▶ **EXCERPT TO READ**
* * * * * * *

External Medicine
DISCLAIMER: This website is a collection of primary literature and the opinions of the website creators on that literature. It is not intended to be used for the practice of medicine or the delivery of medical care in the absence of other appropriate credentials (like a medical degree). Discuss any information with your doctor before pursuing treatments mentioned on this site.
Infectious Diseases
DERMATOPHYTE INFECTIONS
Trichophyton Mentagrophytes
-
Trichophyton metagrophytes internal transcribed spacer genotype VIII, aka Trichophyton indotineae, is a newly identified dermatophyte that has lead to chronic, severe, refractory dermatophyte infections primarily in South Asia, though it has been reported globally. It can often be resistant to terbinafine and slow to respond to griseofulvin and azoles. Preferred treatment is itraconazole for 6-8wks or longer. Post-tinea xerosis and itch persistence may occur. (37418257)
MOLLUSCUM CONTAGIOSUM
Treatment
Cantharadin
-
VP-102 is a new drug-device combination that consists of an ampule of gentian violet/cantharadin/bittering agent mixture for application to molluscum. It was applied every 21 days until lesion clearance or up to 4 treatments. Assessed after 12 weeks, treatment was much more effective than vehicle, with ~50% clearance in treatment groups compared to ~15% in vehicle groups (2 parallel studies were published). Side effects were common, with discoloration occurring in 1/4-1/3 of patients. (32965495)
MONKEYPOX 36757705
Cause and Transmission
-
The accepted term will be Mpox after late 2023 (very strange in my opinion).
-
Orthopoxvirus closely related to smallpox.
-
3 genomic variants: clade I, IIa, and IIb. Before 2019, most cases were clade I in Central Africa. Clade IIb, however, is the cause of the 2022 multinational outbreak.
-
Most cases are in MSM in which coinfection with HIV is 26-52%, but overall prevalence rates or proportion of cases in MSM vs other were not published the article referenced here (36757705).

* * * * * * *

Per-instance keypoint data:

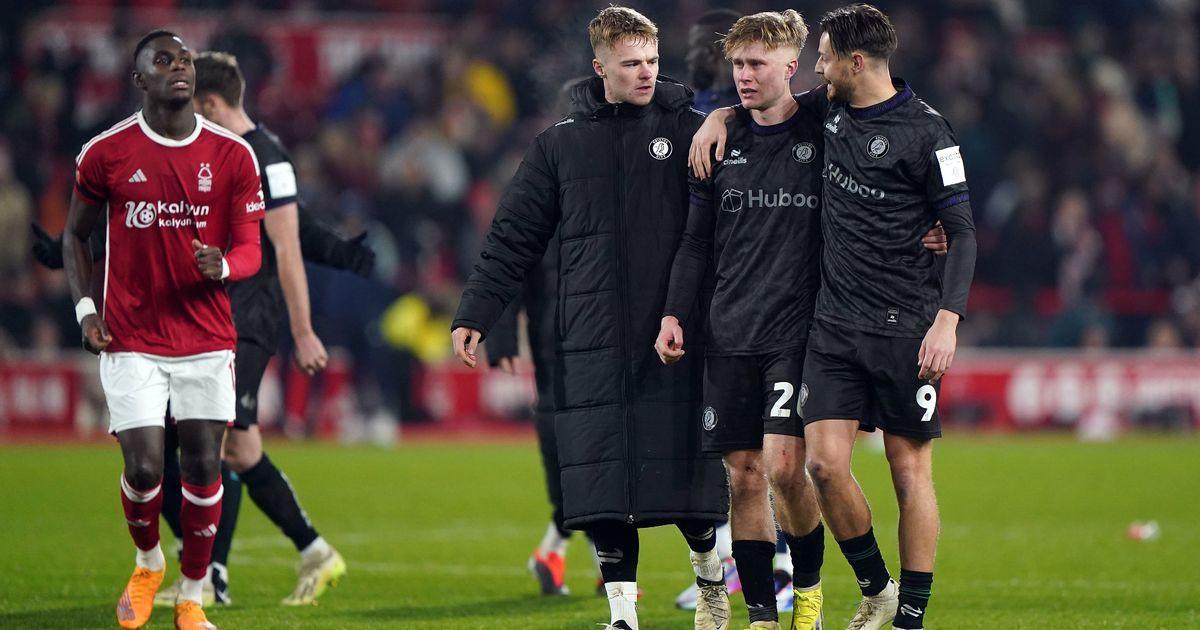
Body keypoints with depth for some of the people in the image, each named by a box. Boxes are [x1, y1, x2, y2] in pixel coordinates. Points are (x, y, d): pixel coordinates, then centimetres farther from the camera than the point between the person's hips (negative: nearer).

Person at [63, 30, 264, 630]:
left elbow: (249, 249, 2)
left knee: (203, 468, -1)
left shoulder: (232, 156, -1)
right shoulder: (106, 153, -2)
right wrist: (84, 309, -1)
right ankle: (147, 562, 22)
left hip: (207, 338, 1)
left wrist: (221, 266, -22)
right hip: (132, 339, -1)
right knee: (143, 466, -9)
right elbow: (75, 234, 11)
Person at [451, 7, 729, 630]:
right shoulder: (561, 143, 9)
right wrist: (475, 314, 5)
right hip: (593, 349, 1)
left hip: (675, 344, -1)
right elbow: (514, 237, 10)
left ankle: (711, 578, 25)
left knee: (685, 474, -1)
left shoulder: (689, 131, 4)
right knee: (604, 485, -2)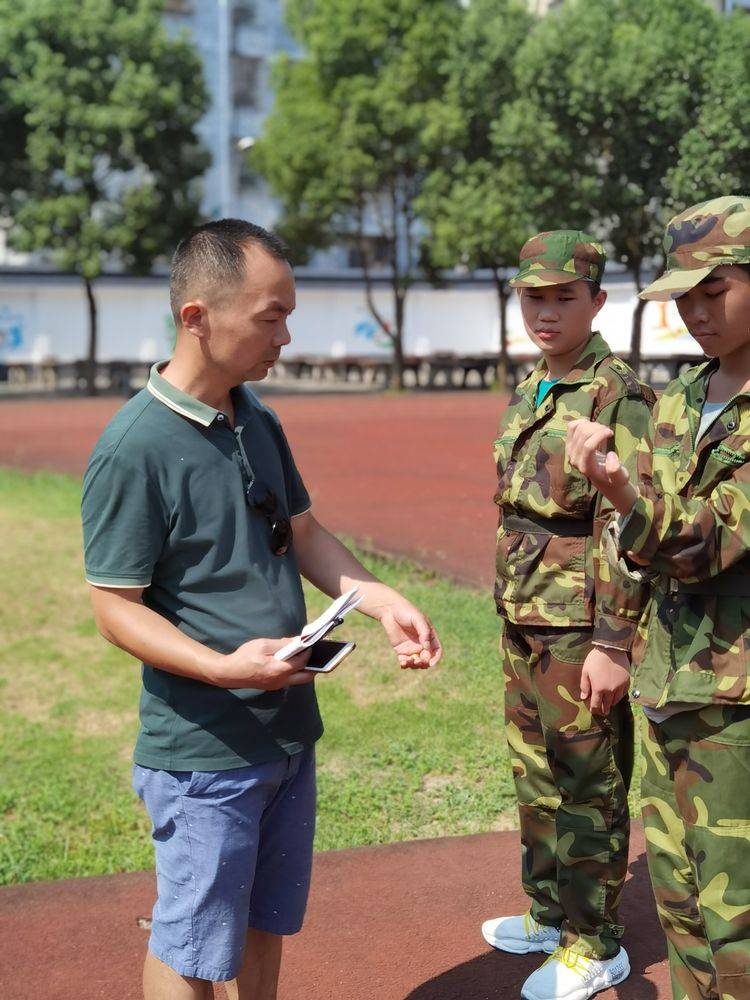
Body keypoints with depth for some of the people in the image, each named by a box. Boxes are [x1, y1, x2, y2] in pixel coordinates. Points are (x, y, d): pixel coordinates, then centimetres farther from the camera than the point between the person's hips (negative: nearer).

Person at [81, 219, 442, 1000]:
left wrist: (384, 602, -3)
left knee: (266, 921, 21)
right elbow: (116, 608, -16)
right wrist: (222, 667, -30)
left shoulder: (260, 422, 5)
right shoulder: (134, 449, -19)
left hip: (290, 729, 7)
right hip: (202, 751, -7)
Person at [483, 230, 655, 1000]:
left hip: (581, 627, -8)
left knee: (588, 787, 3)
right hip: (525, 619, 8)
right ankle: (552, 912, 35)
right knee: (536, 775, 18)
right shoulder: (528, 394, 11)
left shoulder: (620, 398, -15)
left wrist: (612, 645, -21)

* * * * * * *

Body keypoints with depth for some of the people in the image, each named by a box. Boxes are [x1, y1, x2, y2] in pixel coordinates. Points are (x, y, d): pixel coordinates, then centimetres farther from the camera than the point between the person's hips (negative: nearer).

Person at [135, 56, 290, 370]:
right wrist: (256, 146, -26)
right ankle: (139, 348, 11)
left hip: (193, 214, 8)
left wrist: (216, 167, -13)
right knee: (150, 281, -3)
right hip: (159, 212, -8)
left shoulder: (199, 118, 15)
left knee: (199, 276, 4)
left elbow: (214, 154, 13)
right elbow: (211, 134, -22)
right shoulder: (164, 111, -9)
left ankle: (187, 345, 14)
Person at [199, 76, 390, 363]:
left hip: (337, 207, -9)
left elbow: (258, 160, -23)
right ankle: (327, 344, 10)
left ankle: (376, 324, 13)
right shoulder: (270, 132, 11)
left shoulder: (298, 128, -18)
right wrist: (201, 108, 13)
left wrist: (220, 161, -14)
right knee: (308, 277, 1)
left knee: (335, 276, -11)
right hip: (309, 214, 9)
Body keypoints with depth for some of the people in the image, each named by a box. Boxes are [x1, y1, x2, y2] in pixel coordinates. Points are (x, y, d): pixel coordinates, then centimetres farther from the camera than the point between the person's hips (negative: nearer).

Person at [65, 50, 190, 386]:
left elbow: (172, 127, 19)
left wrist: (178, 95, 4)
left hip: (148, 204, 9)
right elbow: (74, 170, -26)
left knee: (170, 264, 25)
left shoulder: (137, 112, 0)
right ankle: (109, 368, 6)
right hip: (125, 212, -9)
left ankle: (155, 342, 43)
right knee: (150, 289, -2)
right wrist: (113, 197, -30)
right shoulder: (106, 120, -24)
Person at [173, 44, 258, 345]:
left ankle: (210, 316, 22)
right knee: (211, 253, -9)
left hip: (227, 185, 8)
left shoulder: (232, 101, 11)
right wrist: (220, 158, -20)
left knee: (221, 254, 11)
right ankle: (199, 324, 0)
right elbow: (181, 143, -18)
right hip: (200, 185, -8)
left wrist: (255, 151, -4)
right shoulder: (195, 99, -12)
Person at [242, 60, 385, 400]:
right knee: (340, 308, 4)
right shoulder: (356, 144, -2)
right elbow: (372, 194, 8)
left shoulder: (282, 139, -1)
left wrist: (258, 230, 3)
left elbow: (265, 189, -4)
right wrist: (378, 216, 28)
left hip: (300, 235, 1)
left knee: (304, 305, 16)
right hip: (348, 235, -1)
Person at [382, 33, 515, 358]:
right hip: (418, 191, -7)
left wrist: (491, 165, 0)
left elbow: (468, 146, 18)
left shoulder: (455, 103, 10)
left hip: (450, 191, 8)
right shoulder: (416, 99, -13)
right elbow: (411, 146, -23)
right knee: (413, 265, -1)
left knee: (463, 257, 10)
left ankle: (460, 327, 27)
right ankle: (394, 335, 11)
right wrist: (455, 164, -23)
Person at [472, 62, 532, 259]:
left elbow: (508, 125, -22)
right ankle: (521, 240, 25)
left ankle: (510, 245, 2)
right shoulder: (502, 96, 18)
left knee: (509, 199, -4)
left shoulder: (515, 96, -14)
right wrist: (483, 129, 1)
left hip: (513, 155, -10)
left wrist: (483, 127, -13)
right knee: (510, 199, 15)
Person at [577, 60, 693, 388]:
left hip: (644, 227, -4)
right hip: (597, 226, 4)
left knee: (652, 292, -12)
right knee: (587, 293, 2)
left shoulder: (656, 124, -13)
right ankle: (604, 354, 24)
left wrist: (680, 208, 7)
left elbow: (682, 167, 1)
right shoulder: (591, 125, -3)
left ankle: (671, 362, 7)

* * * * * * *

▶ **WORK INSTRUCTION A**
Which distinct reference numbers does the infectious diseases page cite?
▶ **WORK INSTRUCTION B**
Continue the infectious diseases page after its last sentence.

▶ **TASK OUTPUT A**
37418257, 32965495, 36757705

▶ **TASK OUTPUT B**
-
Lesions are highly infectious until complete reepithelialization (in contrast to HSV, in which crusted lesions have low infectivity).
-
Lesions are primarily via skin to skin contact, but also respiratory secretions during prolonged close contact.
Disease Characteristics of Clade IIb Mpox
-
Lesions evolve from small red macules to large umbillicated papules with concentration around the mouth, hands, and anogenital area; clade IIb manifestations often less striking in morphology than clade I, and lesions numbering 10 or fewer.
-
Prodromal symptoms and lymphadenopathy is much less common than it is in clade I disease, for which they are common.
-
Mortality is very uncommon in clade IIb (<0.05%) vs clade I (10%) do to possible differences in virulence of the virus but also host and other socilogical determinants.
Diagnosis and Management
-
In addition to clinical factors, swabbing the surface of the lesion for PCR testing. Unroofing lesions is not recommend as it is not necessary.
-
Gentle cleansing, maintain lesions moist with vaseline.
-
No FDA approved treatments, but tecovirimat for smallpox has been used as well as cidofovir and brincidofovir. No clear treatment guidelines are available.
-
2 smallpox vaccines are currently available for the prevention of mpox, and may be offered for high risk individuals or after exposures.